In his haste to leave the court, he added, “I never got my hands on the trophy.”

At the time, the tennis world was split between amateurs and profession­als. Only amateurs were allowed to compete in the four Grand Slam championsh­ips, while pros played in tournament­s controlled by promoters like Jack Kramer, a former player, who was eyeing top-ranked players like Rose.

By 1958, Rose was locked in a yearlong battle with the Lawn Tennis Associatio­n of Australia over travel expenses he had received for playing at various tournament­s, including Wimbledon.

The associatio­n suspended Rose’s amateur status in August 1958, and later that year, he threatened to expose other Australian players who, he said, had done the same thing he had.

“I’ve got plenty of dope on our Davis Cup players,” Rose was quoted by The Sydney Morning Herald as saying. “I hate making threats, but on the other hand, I’ve probably been soft too long.”

He vowed that there would be a “a few blushing faces” among the amateurs at a coming tournament.

But he cooled off and did not, as he told The Herald, “blow the gaff” on fellow players. Instead, he joined the pro tour organized by Kramer, who promised Rose that he would make at least $20,000 (about $169,000 in 2017 dollars) playing in 10 tournament­s and 75 exhibition matches in 1959. He would not play in another Grand Slam for another decade, after the start of the Open era in 1968.

Mervyn Gordon Rose was born on Jan. 23, 1930, in Coffs Harbour on Australia’s east coast, to Gordon and Nelly Rose.
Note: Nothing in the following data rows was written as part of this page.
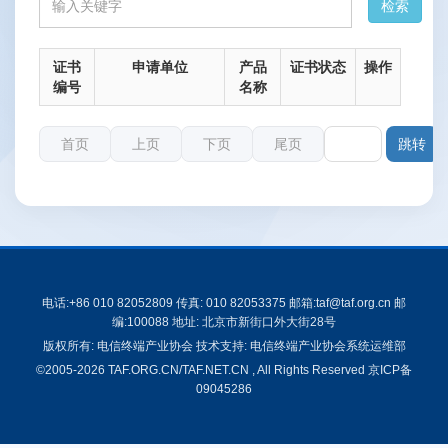
证书
申请单位
产品
证书状态
操作
编号
名称
首页
上页
下页
尾页
第
电话:+86 010 82052809 传真: 010 82053375 邮箱:taf@taf.org.cn 邮
编:100088 地址: 北京市新街口外大街28号
版权所有: 电信终端产业协会 技术支持: 电信终端产业协会系统运维部
©2005-2026 TAF.ORG.CN/TAF.NET.CN , All Rights Reserved
京ICP备
09045286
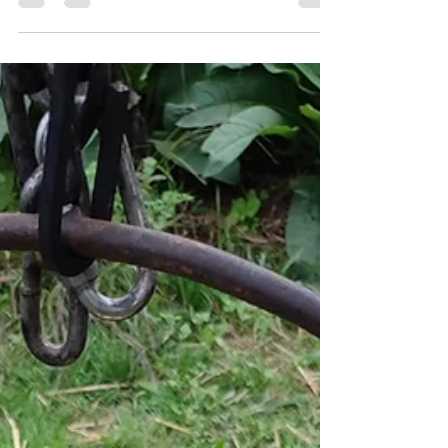
Rand'automne à La Bridoire. Trois parcours de
randonnée pour (re)découvrir les environs de
La...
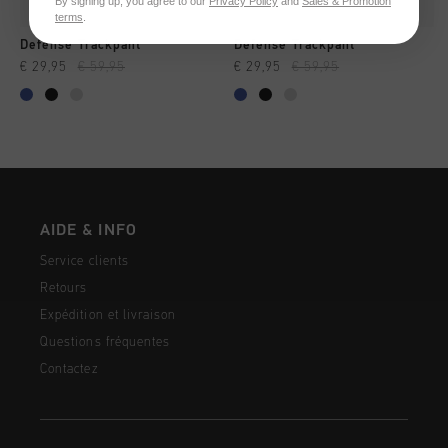
By signing up, you agree to our
Privacy Policy
and
Sales & Promotion
terms
.
Defense Trackpant
Defense Trackpant
€ 29,95
€ 59,95
€ 29,95
€ 59,95
AIDE & INFO
Service clients
Retours
Expédition et livraison
Questions fréquentes
Contactez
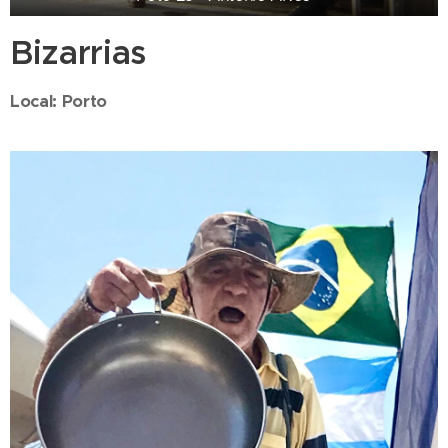
Bizarrias
Local: Porto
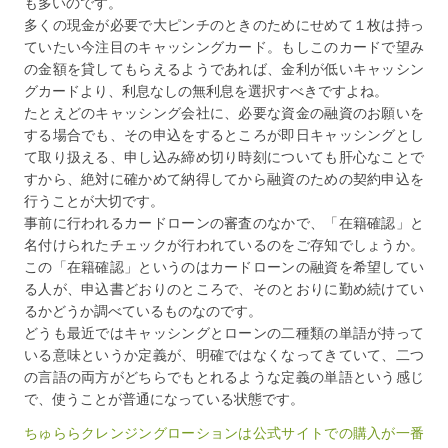
も多いのです。
多くの現金が必要で大ピンチのときのためにせめて１枚は持っ
ていたい今注目のキャッシングカード。もしこのカードで望み
の金額を貸してもらえるようであれば、金利が低いキャッシン
グカードより、利息なしの無利息を選択すべきですよね。
たとえどのキャッシング会社に、必要な資金の融資のお願いを
する場合でも、その申込をするところが即日キャッシングとし
て取り扱える、申し込み締め切り時刻についても肝心なことで
すから、絶対に確かめて納得してから融資のための契約申込を
行うことが大切です。
事前に行われるカードローンの審査のなかで、「在籍確認」と
名付けられたチェックが行われているのをご存知でしょうか。
この「在籍確認」というのはカードローンの融資を希望してい
る人が、申込書どおりのところで、そのとおりに勤め続けてい
るかどうか調べているものなのです。
どうも最近ではキャッシングとローンの二種類の単語が持って
いる意味というか定義が、明確ではなくなってきていて、二つ
の言語の両方がどちらでもとれるような定義の単語という感じ
で、使うことが普通になっている状態です。
ちゅららクレンジングローションは公式サイトでの購入が一番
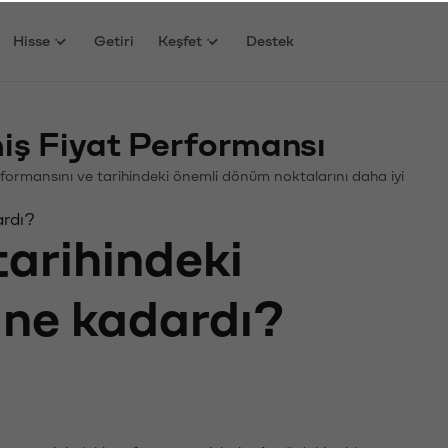
Hisse
Getiri
Keşfet
Destek
ş Fiyat Performansı
Performansını ve tarihindeki önemli dönüm noktalarını daha iyi
ardı?
tarihindeki
ı ne kadardı?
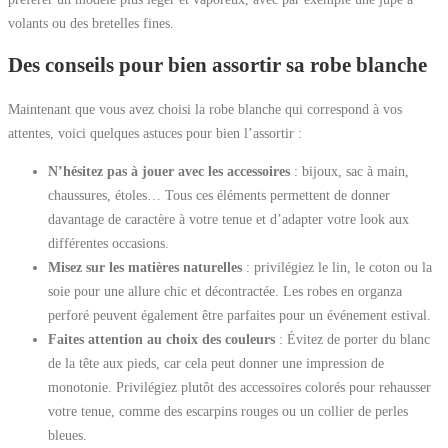
volants ou des bretelles fines.
Des conseils pour bien assortir sa robe blanche
Maintenant que vous avez choisi la robe blanche qui correspond à vos
attentes, voici quelques astuces pour bien l’assortir :
N’hésitez pas à jouer avec les accessoires
: bijoux, sac à main,
chaussures, étoles… Tous ces éléments permettent de donner
davantage de caractère à votre tenue et d’adapter votre look aux
différentes occasions.
Misez sur les matières naturelles
: privilégiez le lin, le coton ou la
soie pour une allure chic et décontractée. Les robes en organza
perforé peuvent également être parfaites pour un événement estival.
Faites attention au choix des couleurs
: Évitez de porter du blanc
de la tête aux pieds, car cela peut donner une impression de
monotonie. Privilégiez plutôt des accessoires colorés pour rehausser
votre tenue, comme des escarpins rouges ou un collier de perles
bleues.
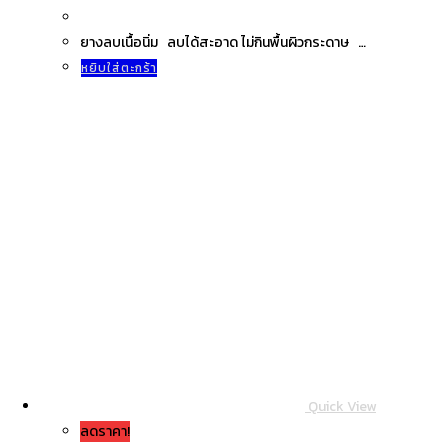
ยางลบเนื้อนิ่ม ลบได้สะอาด ไม่กินพื้นผิวกระดาษ …
หยิบใส่ตะกร้า
Quick View
ลดราคา!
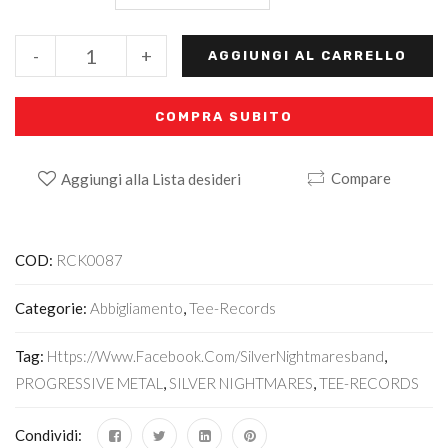
-
+
AGGIUNGI AL CARRELLO
COMPRA SUBITO
Compare
Aggiungi alla Lista desideri
Alternative:
COD:
RCK0087
Categorie:
Abbigliamento
,
Tee-Records
Tag:
Https://www.facebook.com/SilverNightmaresband
,
PROGRESSIVE METAL
,
SILVER NIGHTMARES
,
TEE-RECORDS
Condividi:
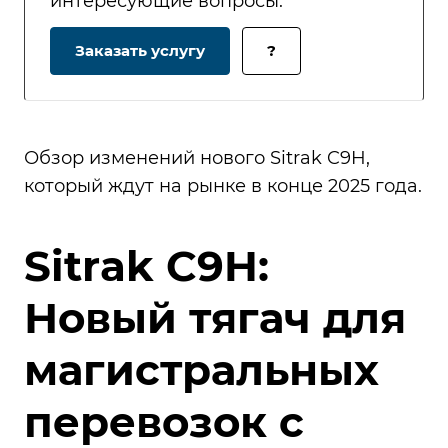
интересующие вопросы.
Заказать услугу
?
Обзор изменений нового Sitrak C9H,
который ждут на рынке в конце 2025 года.
Sitrak C9H:
Новый тягач для
магистральных
перевозок с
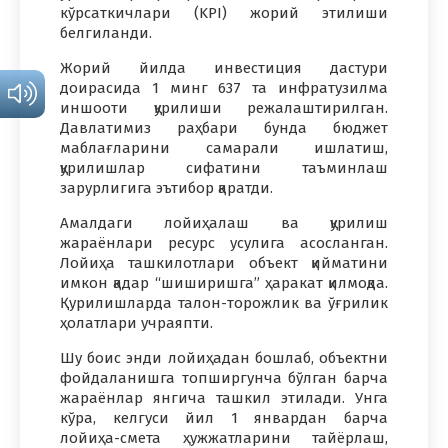
кўрсаткичлари (KPI) жорий этилиши
белгиланди.
Жорий йилда инвестиция дастури
доирасида 1 минг 637 та инфратузилма
иншооти қурилиши режалаштирилган.
Давлатимиз раҳбари бунда бюджет
маблағларини самарали ишлатиш,
қурилишлар сифатини таъминлаш
зарурлигига эътибор қаратди.
Амалдаги лойиҳалаш ва қурилиш
жараёнлари ресурс усулига асосланган.
Лойиҳа ташкилотлари объект қийматини
имкон қадар “шиширишга” ҳаракат қилмоқда.
Қурилишларда талон-торожлик ва ўғрилик
ҳолатлари учраяпти.
Шу боис энди лойиҳадан бошлаб, объектни
фойдаланишга топширгунча бўлган барча
жараёнлар янгича ташкил этилади. Унга
кўра, келгуси йил 1 январдан барча
лойиҳа-смета ҳужжатларини тайёрлаш,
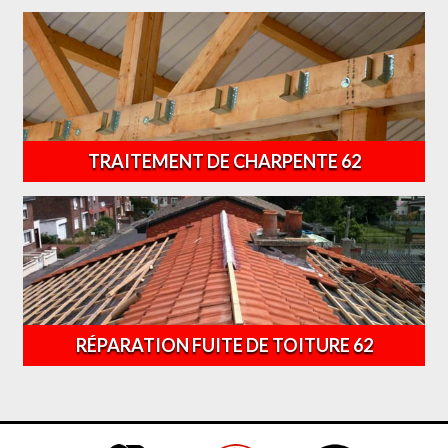
TRAITEMENT DE CHARPENTE 62
RÉPARATION FUITE DE TOITURE 62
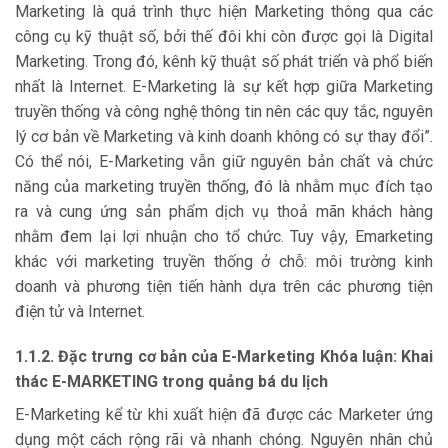
Marketing là quá trình thực hiện Marketing thông qua các
công cụ kỹ thuật số, bởi thế đôi khi còn được gọi là Digital
Marketing. Trong đó, kênh kỹ thuật số phát triển và phổ biến
nhất là Internet. E-Marketing là sự kết hợp giữa Marketing
truyền thống và công nghệ thông tin nên các quy tắc, nguyên
lý cơ bản về Marketing và kinh doanh không có sự thay đổi”.
Có thể nói, E-Marketing vẫn giữ nguyên bản chất và chức
năng của marketing truyền thống, đó là nhằm mục đích tạo
ra và cung ứng sản phẩm dịch vụ thoả mãn khách hàng
nhằm đem lại lợi nhuận cho tổ chức. Tuy vậy, Emarketing
khác với marketing truyền thống ở chỗ: môi trường kinh
doanh và phương tiện tiến hành dựa trên các phương tiện
điện tử và Internet.
1.1.2. Đặc trưng cơ bản của E-Marketing Khóa luận: Khai
thác E-MARKETING trong quảng bá du lịch
E-Marketing kể từ khi xuất hiện đã được các Marketer ứng
dụng một cách rộng rãi và nhanh chóng. Nguyên nhân chủ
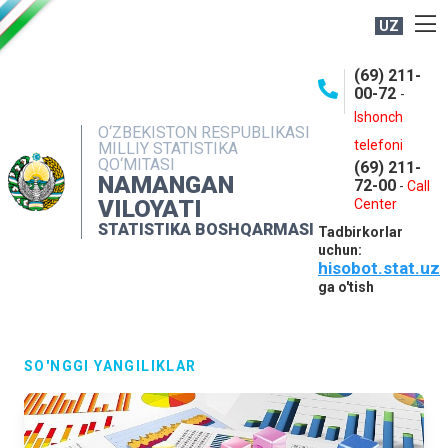
UZ
BOSHQARMA HAQIDA
(69) 211-
00-72
-
OCHIQ MA'LUMOTLAR
Ishonch
O‘ZBEKISTON RESPUBLIKASI
NASHRLAR
telefoni
MILLIY STATISTIKA
QO‘MITASI
(69) 211-
INTERAKTIV XIZMATLAR
NAMANGAN
72-00
-
Call
VILOYATI
MATBUOT XIZMATI
Center
STATISTIKA BOSHQARMASI
Tadbirkorlar
MUROJAATLAR
uchun:
hisobot.stat.uz
KONTAKTLAR
ga o'tish
SO'NGGI YANGILIKLAR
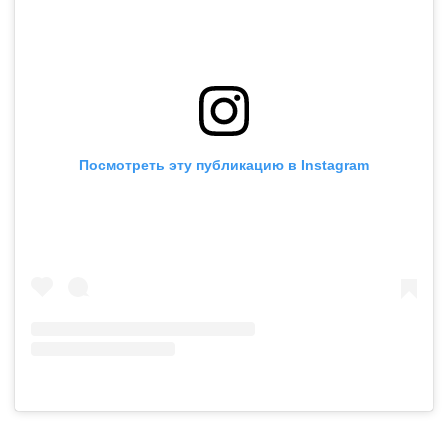
Посмотреть эту публикацию в Instagram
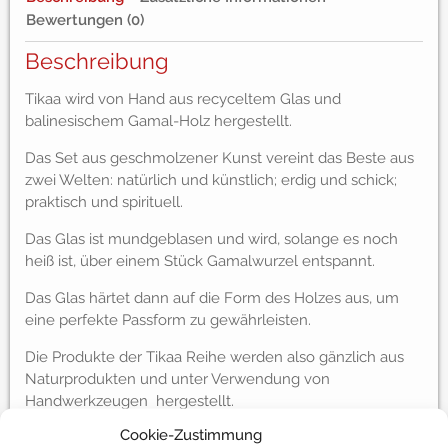
Bewertungen (0)
Beschreibung
Tikaa wird von Hand aus recyceltem Glas und
balinesischem Gamal-Holz hergestellt.
Das Set aus geschmolzener Kunst vereint das Beste aus
zwei Welten: natürlich und künstlich; erdig und schick;
praktisch und spirituell.
Das Glas ist mundgeblasen und wird, solange es noch
heiß ist, über einem Stück Gamalwurzel entspannt.
Das Glas härtet dann auf die Form des Holzes aus, um
eine perfekte Passform zu gewährleisten.
Die Produkte der Tikaa Reihe werden also gänzlich aus
Naturprodukten und unter Verwendung von
Handwerkzeugen hergestellt.
Cookie-Zustimmung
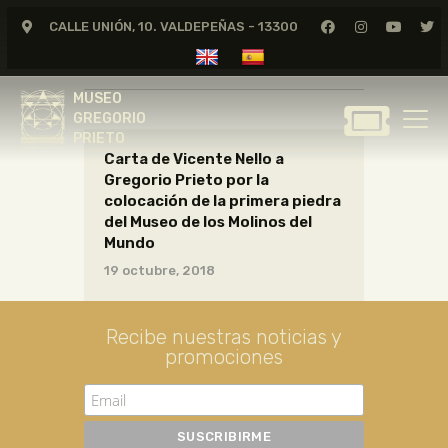
CALLE UNIÓN, 10. VALDEPEÑAS - 13300
CARTAS12_17_005
MUSEO
GREGORIO
MUSEO
PRIETO
GREGORIO
PRIETO
Carta de Vicente Nello a
GREGORIO PRIETO
Gregorio Prieto por la
MUSEO
colocación de la primera piedra
del Museo de los Molinos del
ARCHIVO
Mundo
CERTAMEN DE DIBUJO
19 octubre, 2018
FUNDACIÓN
TIENDA
Recibe nuestras noticias y
NOTICIAS
promociones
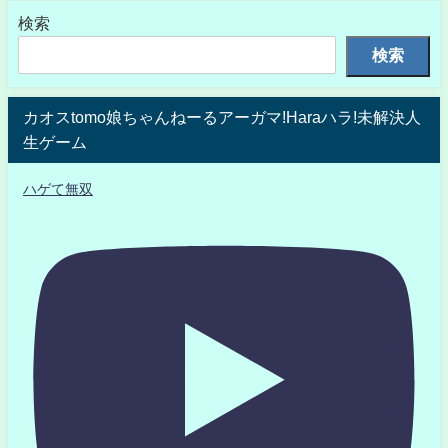
検索
検索
カオスtomo娘ちゃんねーるアーガマ!Haraハラ!未解決人
生ゲーム
ハゲて無双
His father was a laborer, his mother a homemaker. He graduated from Collingwoo­d Technical College.

Considered a free-spirited personalit­y, he once smashed three rackets during a match and won a final in the rain while playing in his socks.

He is survived by his wife, the former Robyn Geran; two daughters, Debra Bouland and Yvonne Rose; seven grandchild­ren; three great-grandchild­ren; and a brother, Maxwell Rose. His marriage to Coral Stuber ended in divorce.